Rita 1

As a young woman Rita might as well have been Rochester royalty. Her father was deputy Sheriff of the police department, and he was one of those gruff old time non-nonsense cops who swung a Billy club around the chip on his shoulder like an Irish stereotype. Rita was a flirt, but she was smart, educated and blessed with the good looks and figure of a small-town starlet. Eventually, she met my Grandfather Bill and gave birth to my uncle and father. Together they raised the kids on military bases all around the world before returning to the States to ease comfortably into retirement with a regular schedule of gardening, competition card games and the quest for the perfect Manhattan cocktail.

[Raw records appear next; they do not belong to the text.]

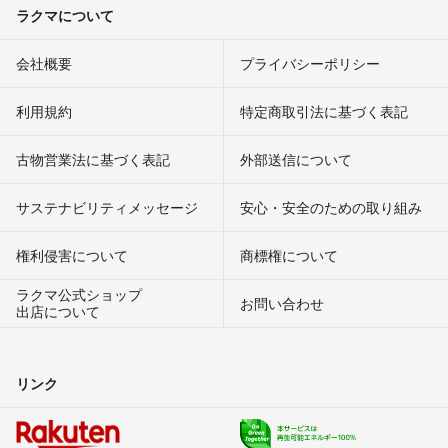
ラクマについて
会社概要
プライバシーポリシー
利用規約
特定商取引法に基づく表記
古物営業法に基づく表記
外部送信について
サステナビリティメッセージ
安心・安全のための取り組み
権利侵害について
商標権について
ラクマ公式ショップ
お問い合わせ
出店について
リンク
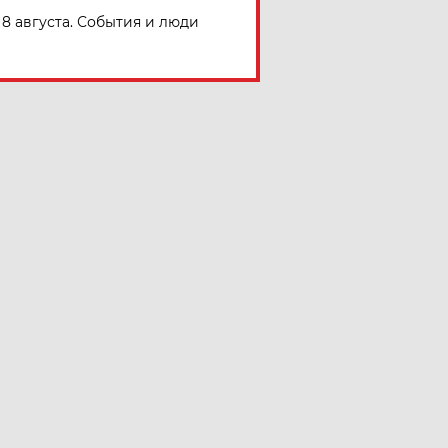
8 августа. События и люди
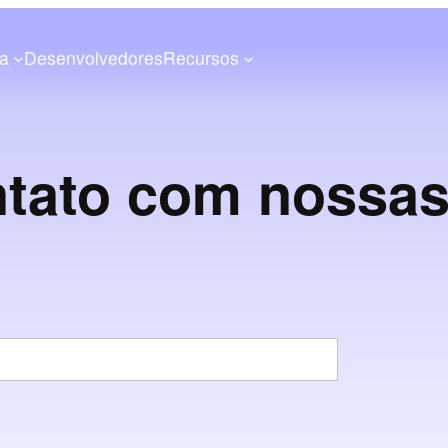
a
Desenvolvedores
Recursos
ntato com nossa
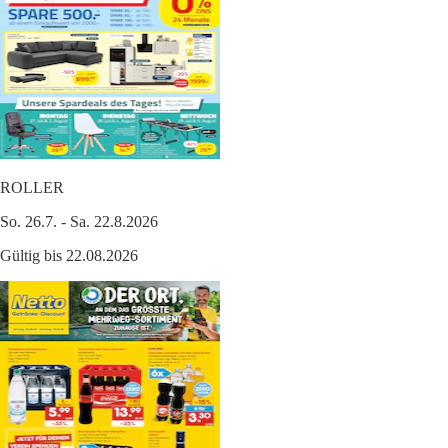
ROLLER
So. 26.7. - Sa. 22.8.2026
Gültig bis 22.08.2026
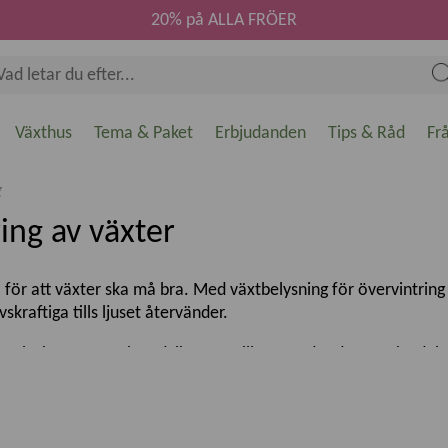
20% på ALLA FRÖER
Växthus
Tema & Paket
Erbjudanden
Tips & Råd
Fr
g
ing av växter
ll för att växter ska må bra. Med växtbelysning för övervintring
skraftiga tills ljuset återvänder.
, minska stress och undvika svag tillväxt under den mörka delen
d övervintring?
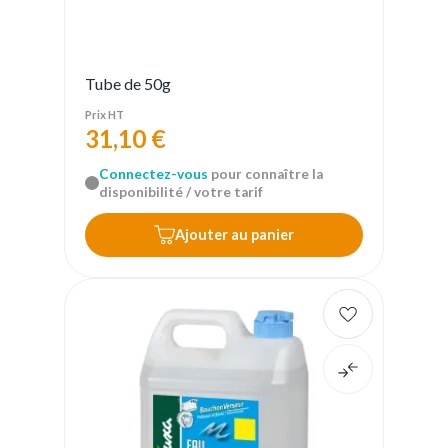
Tube de 50g
Prix HT
31,10 €
Connectez-vous
pour connaître la
disponibilité / votre tarif
Ajouter au panier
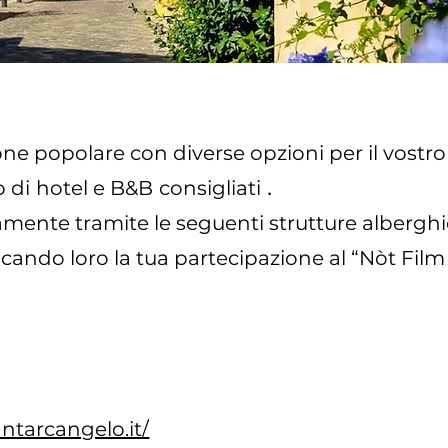
ne popolare con diverse opzioni per il vostro
.
o di
hotel e B&B
consigliati
amente tramite le seguenti strutture alberghie
ando loro la tua partecipazione al “Nòt Film
tarcangelo.it/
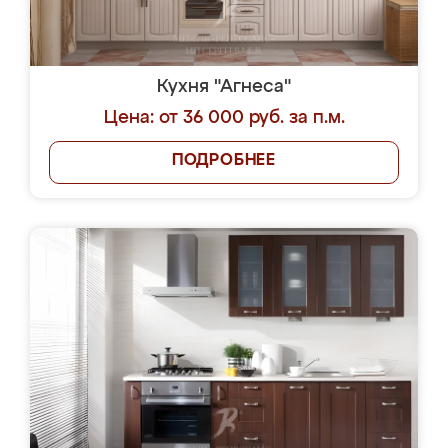
Кухня "Агнеса"
Цена: от 36 000 руб. за п.м.
ПОДРОБНЕЕ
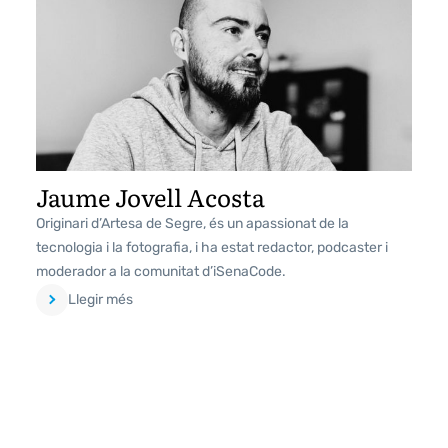
Jaume Jovell Acosta
Originari d’Artesa de Segre, és un apassionat de la
tecnologia i la fotografia, i ha estat redactor, podcaster i
moderador a la comunitat d’iSenaCode.
Llegir més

Rita was a unique and interesting storyteller too. Her tales were mostly about her spoiled childhood or her travels around Asia and Europe with my grandfather, but after he died she began to rack up quite the collection of solo adventure tales. From her cruises around the arctic to tracing the passions of Christ through Jerusalem she always seemed to be doing something epic. She was vicious but sincere of her criticisms of others. Her opinions often seemed outdated but were conveyed with such enthusiasm as to make you sometimes question your own convictions. These subjects included race, the church, and politics. Basically, all the no-no’s of polite conversation.

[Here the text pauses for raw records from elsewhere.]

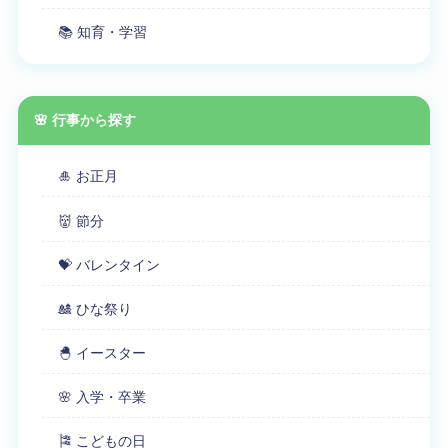
📚 知育・学習
🌸 行事から探す
🎍 お正月
👹 節分
💝 バレンタイン
🎎 ひな祭り
🐣 イースター
🌸 入学・卒業
🎏 こどもの日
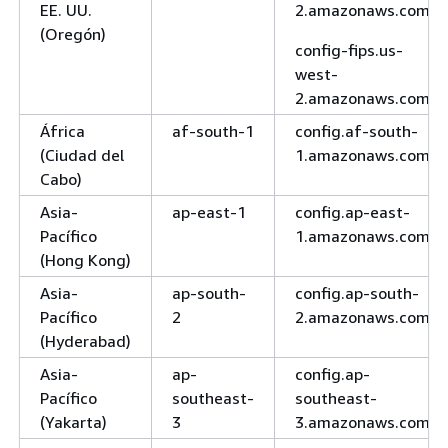
EE. UU.
2.amazonaws.com
(Oregón)
config-fips.us-
west-
2.amazonaws.com
África
af-south-1
config.af-south-
(Ciudad del
1.amazonaws.com
Cabo)
Asia-
ap-east-1
config.ap-east-
Pacífico
1.amazonaws.com
(Hong Kong)
Asia-
ap-south-
config.ap-south-
Pacífico
2
2.amazonaws.com
(Hyderabad)
Asia-
ap-
config.ap-
Pacífico
southeast-
southeast-
(Yakarta)
3
3.amazonaws.com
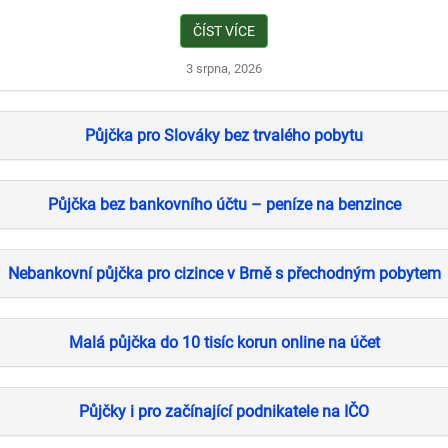
ČÍST VÍCE
3 srpna, 2026
Půjčka pro Slováky bez trvalého pobytu
Půjčka bez bankovního účtu – peníze na benzince
Nebankovní půjčka pro cizince v Brně s přechodným pobytem
Malá půjčka do 10 tisíc korun online na účet
Půjčky i pro začínající podnikatele na IČO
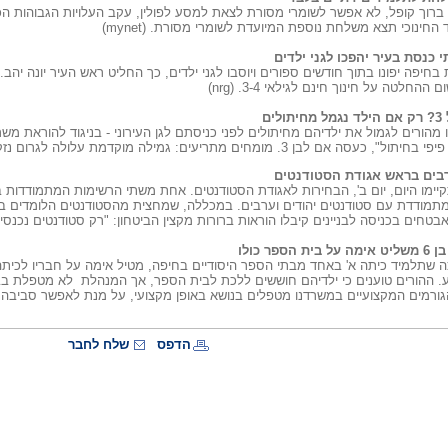
 ברוך קופל, לא אפשר לשומרי מסורת לצאת למסע לפולין, עקב העלויות הגבוהות 
חינוכי תצא משלחת נוספת המיועדת לשומרי מסורת. (mynet)
י כנסת בעיר יהפכו לגני ילדים
חיפה יפונו בתוך חודשים ספורים ויוסבו לגני ילדים, כך החליט ראש העיר יונה יהב
החלטה על חינוך חינם לגילאי 3-4. (nrg)
ים
הורים לגמול את ילדיהם מחיתולים לפני כניסתם לגן העירוני - בניגוד להוראת משרד 
ם לבן 3. מומחים מתריעים: גמילה מוקדמת עלולה לגרום נזק. (ynet)
בים בראש אגודת הסטודנטים
ימו היום, יום ב', הבחירות לאגודת הסטודנטים. אחת משתי הרשימות המתמודדות 
תמודדת עם סטודנטים יהודים וערבים. במכללה, שמחצית מהסטודנטים הלומדים בה
טחים בכניסה לבניינים קיבלו הוראות ברורות מקצין הביטחון: "רק סטודנטים נכנס
ספר כולו
ה שתלמיד כיתה א' באחד מבתי הספר היסודיים בחיפה, מטיל אימה על חבריו לכי
ע. ההורים טוענים כי ילדיהם חוששים ללכת לבית הספר, אך המנהלת לא מטפלת ב
ורמים המקצועיים במשרדנו מטפלים בנושא באופן מקצועי, על מנת לאפשר סביבה לימודית רג
הדפס
שלח לחבר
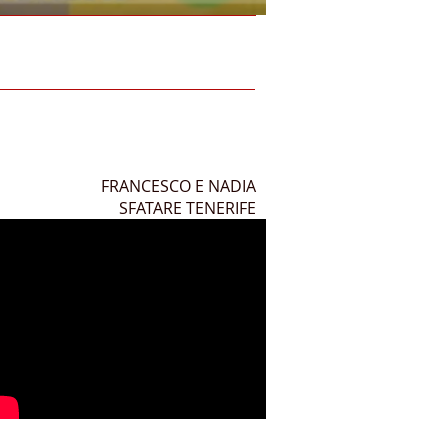
FRANCESCO E NADIA
SFATARE TENERIFE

When I was about 20 years old my college friends and I piled into an old 1978 AMC Concord with no power steering or brakes but a giant rebuilt V8 engine and drove down to Camp Hill, PA from Brooklyn, NY to give her a proper weekend visit. That would have been about 1992 or 93 and she still lived in the same house I’d always known as a child. The one with the enormous tree in the backyard and the green bean stalks growing up the north side near the wild strawberry patches. There she sat on the porch waiting for us, chain smoking Winston lights and petting her tiny poodle companion Tiffany.

Conversation would inevitably turn to her family roots Rochester and her early memories of growing up in that place with her now estranged brother George.  How the Connell family ended up in Rochester, how they all left and what happened to George are all fascinating stories for another time.